A friend at the Times-Dispatch sent me a link to a blog I’ve never seen before, which I hereby point you to. This post refers to the Time article by Walter Isaacson in which he argues that “micropayments,” that is, small payments for reading individual articles on newspaper websites, will not only work with us users, but will save newspapers.
If you listen closely, you can feel the final, futile vibrations of a dinosaur’s tail as it thrashes helplessly upon the unforgiving earth.
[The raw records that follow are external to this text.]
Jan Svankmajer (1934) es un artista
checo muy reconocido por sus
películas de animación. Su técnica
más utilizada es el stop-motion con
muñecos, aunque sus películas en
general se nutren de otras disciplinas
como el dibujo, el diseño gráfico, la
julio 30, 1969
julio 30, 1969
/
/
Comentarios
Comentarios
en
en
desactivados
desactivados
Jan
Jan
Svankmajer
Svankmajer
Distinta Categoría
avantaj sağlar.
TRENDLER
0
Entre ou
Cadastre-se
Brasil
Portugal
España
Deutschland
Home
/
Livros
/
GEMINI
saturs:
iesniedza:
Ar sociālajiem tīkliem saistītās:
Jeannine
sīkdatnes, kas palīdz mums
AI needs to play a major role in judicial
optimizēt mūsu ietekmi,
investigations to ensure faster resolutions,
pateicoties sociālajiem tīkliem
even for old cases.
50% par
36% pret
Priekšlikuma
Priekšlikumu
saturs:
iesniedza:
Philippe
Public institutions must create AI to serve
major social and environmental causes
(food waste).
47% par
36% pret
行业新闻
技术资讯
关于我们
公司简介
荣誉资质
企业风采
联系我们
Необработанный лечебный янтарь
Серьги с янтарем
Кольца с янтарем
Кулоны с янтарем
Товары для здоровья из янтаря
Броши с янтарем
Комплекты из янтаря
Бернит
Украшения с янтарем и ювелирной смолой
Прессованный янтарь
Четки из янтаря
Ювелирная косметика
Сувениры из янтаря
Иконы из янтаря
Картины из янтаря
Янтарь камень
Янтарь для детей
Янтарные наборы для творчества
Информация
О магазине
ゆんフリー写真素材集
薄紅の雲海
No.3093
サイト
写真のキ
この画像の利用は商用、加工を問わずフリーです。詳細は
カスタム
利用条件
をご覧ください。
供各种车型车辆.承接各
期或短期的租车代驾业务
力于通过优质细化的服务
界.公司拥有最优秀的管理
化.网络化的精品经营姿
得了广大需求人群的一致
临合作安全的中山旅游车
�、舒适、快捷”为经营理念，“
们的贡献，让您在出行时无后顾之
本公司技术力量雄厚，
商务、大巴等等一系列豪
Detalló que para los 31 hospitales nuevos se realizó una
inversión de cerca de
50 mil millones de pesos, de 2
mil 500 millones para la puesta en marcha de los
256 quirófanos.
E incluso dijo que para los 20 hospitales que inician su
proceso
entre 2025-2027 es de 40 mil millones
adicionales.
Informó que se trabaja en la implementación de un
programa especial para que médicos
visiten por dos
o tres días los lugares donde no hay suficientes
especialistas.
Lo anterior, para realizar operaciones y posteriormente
I refuted Isaacson’s essay in this post on Feb. 6. The Print CEO blog has an excerpt from the Daily Show, where Isaacson spoke with Jon Stewart; and the blog doesn’t refute Time‘s piece, but suggests instead that
Jon Stewart’s idea to use chemically addictive ink might have some merit too. At least to save the printed newspaper.
This explanatory essay, linked from the Print CEO blog, does a much better job at explaining why micropayments will never work.
The dinosaurs just don’t understand. And they won’t until the ugly truth is shoved down their throats.
Hey hear is an idea!>What do newspapers do or have that no one else has?>Sports! Local sports! Scores! Play-by-play! And lots of photos. Perhaps the “community” papers will pick this up.>And “old” news. Tons of microfilm, photos, even newspaper pages, reconstructed by demand and for $.>Don’t remember what you do, do what is right.